• [Data for processing]:
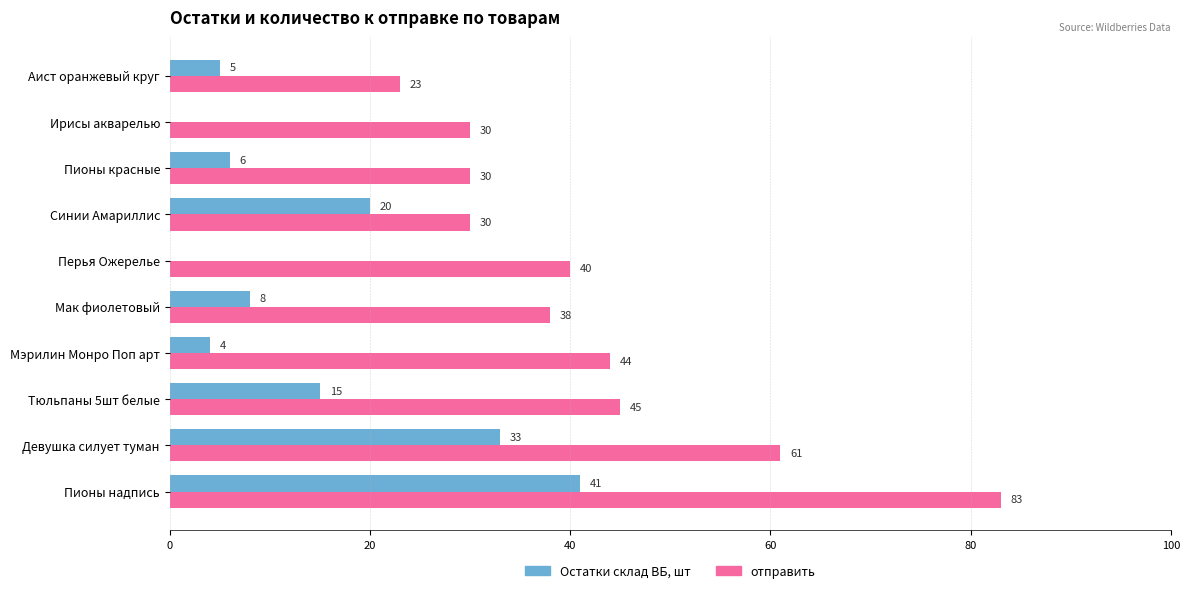

At which category is the sum across all series the highest?

Пионы надпись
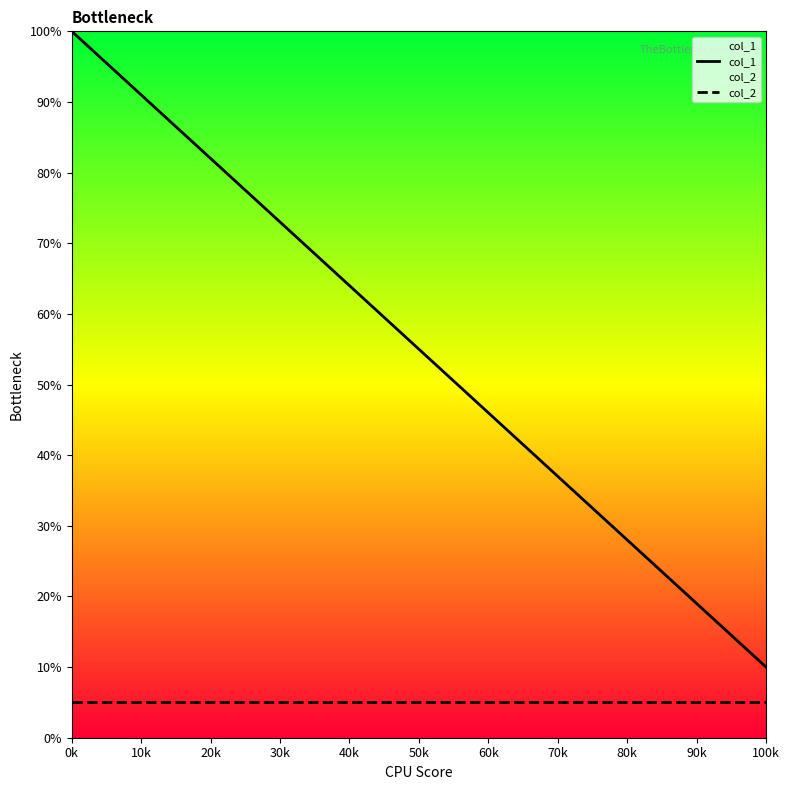

What is the total value across all series at 50k?

60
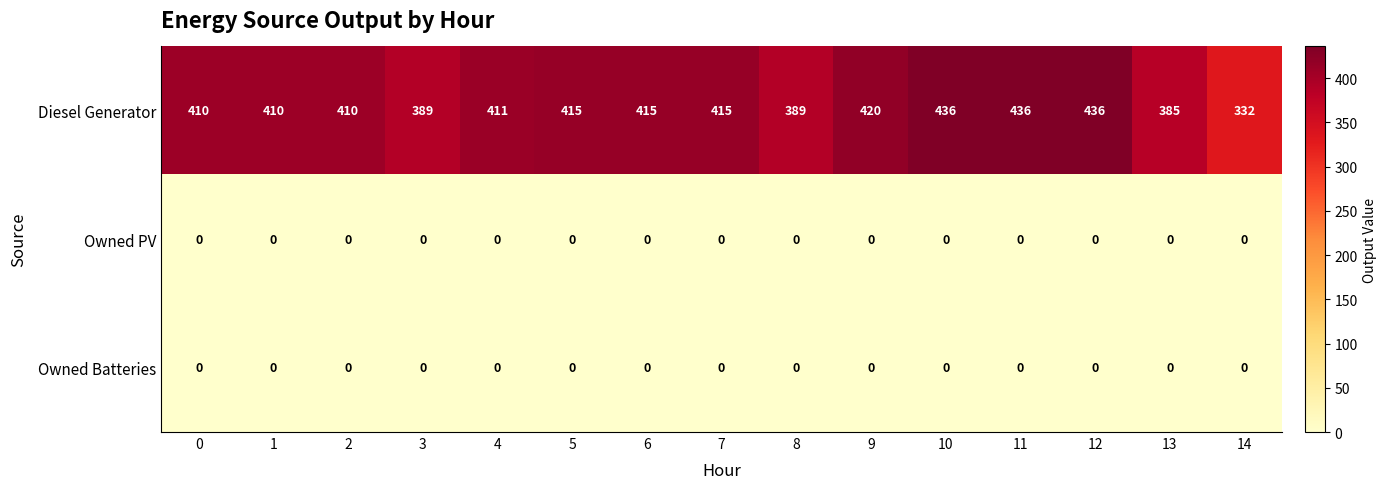

What is the maximum value shown in the chart?

436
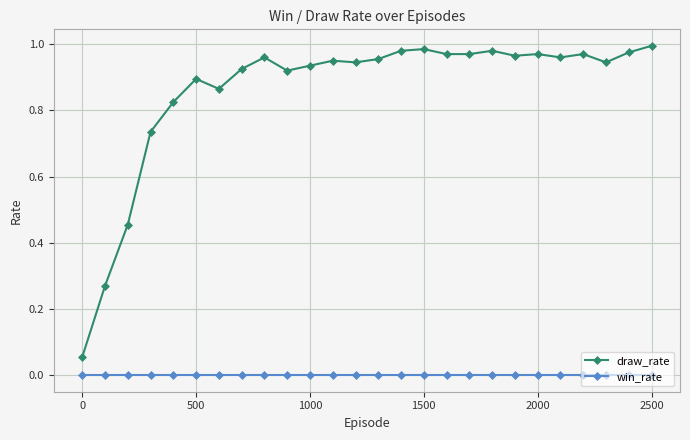

True or false: draw_rate has more than 0 interior local peaks.

True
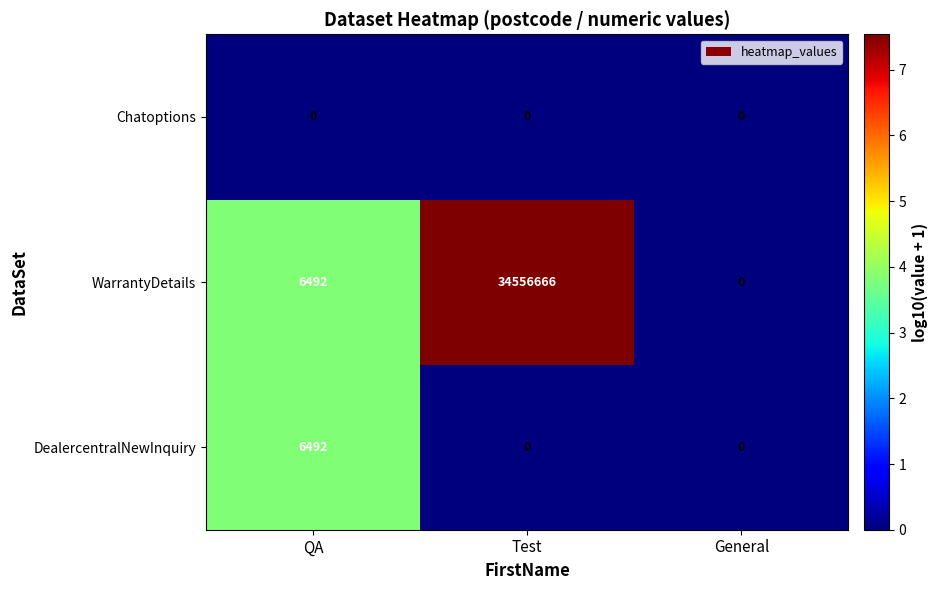

Is it true that WarrantyDetails equals 60572147 at Test?

False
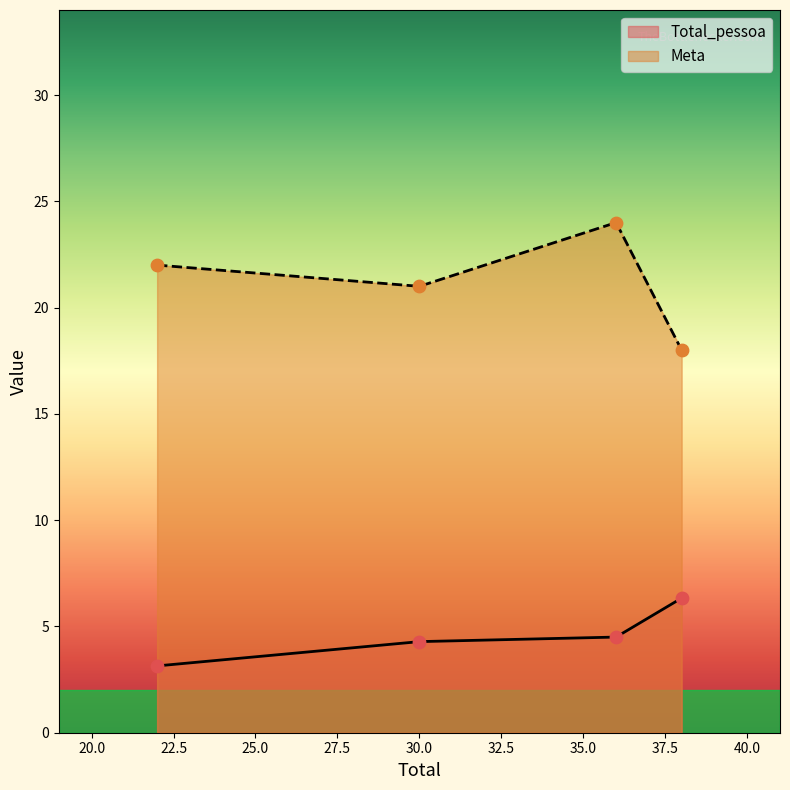

Is the value of Meta at 22 greater than the value of Total_pessoa at 36?

Yes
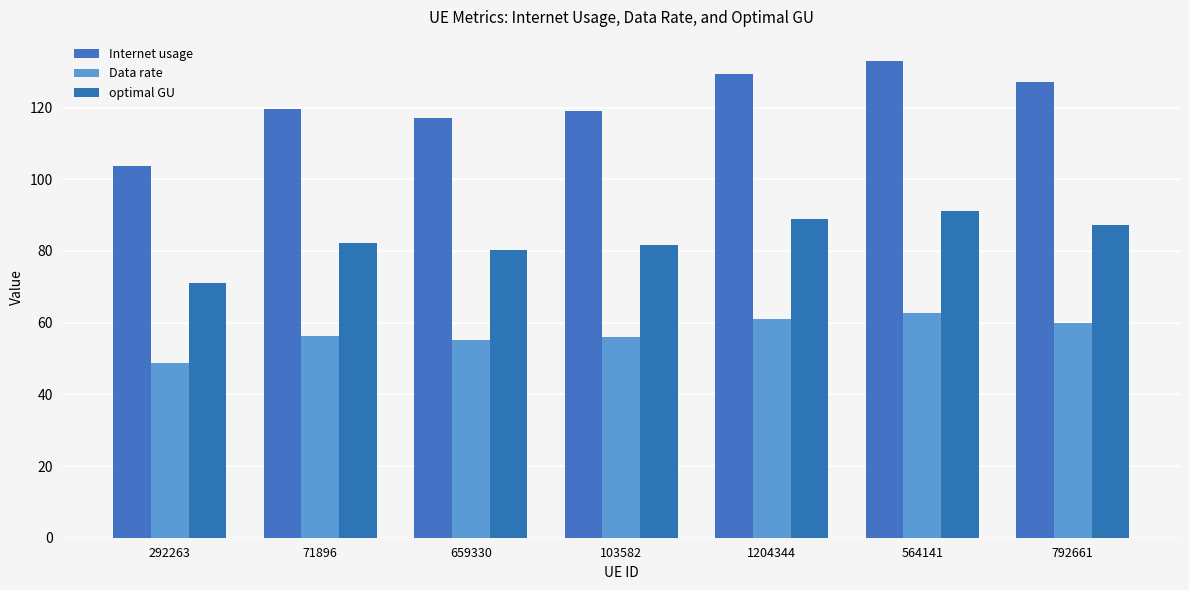

How many data points does each series have?

7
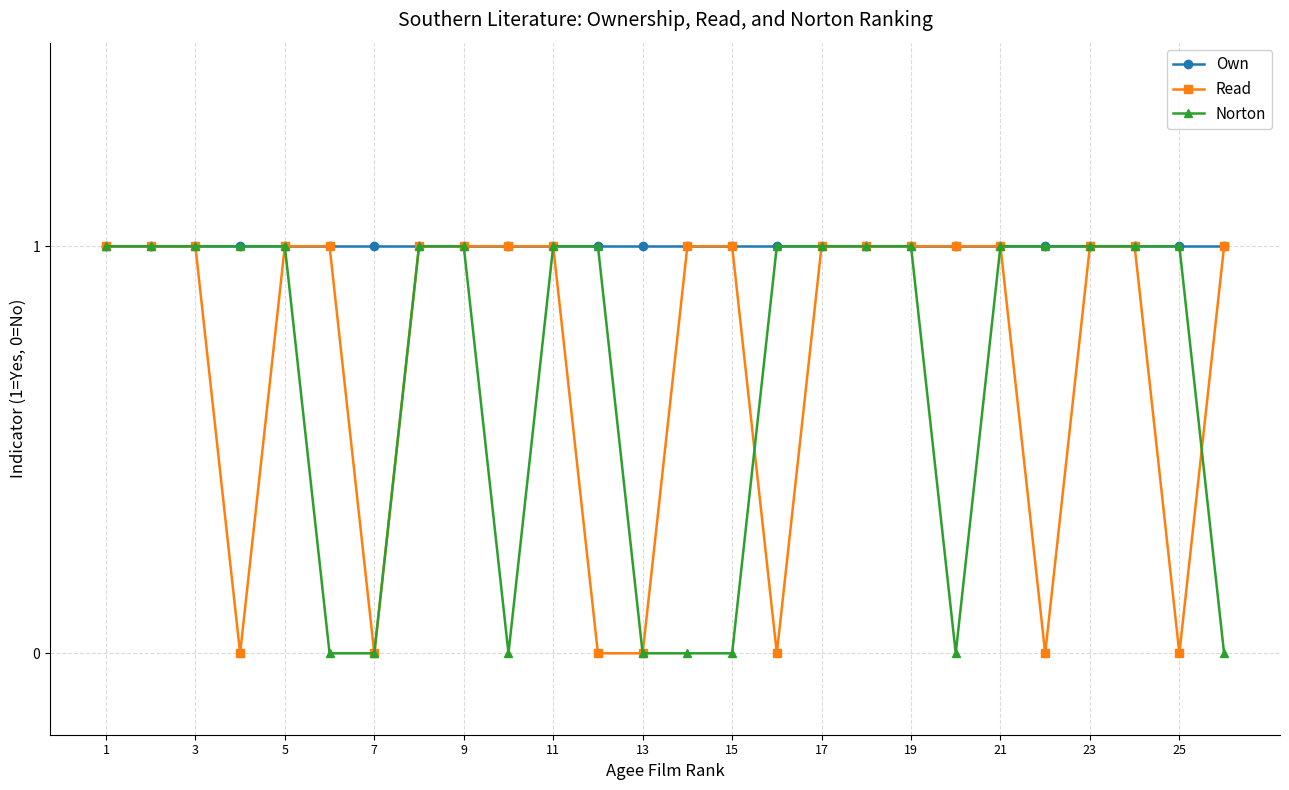

What is the sum of all Read values?

19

• [Problem]:
Copy out the records word for word, starting with the line containing "What is the maximum value shown in the chart?" and continuing through the end of the records. Leave the pictures out.

• [Solved exercise]:
What is the maximum value shown in the chart?

436

True or false: draw_rate has more than 0 interior local peaks.

True

Is it true that WarrantyDetails equals 60572147 at Test?

False

Is the value of Meta at 22 greater than the value of Total_pessoa at 36?

Yes

How many data points does each series have?

7

What is the sum of all Read values?

19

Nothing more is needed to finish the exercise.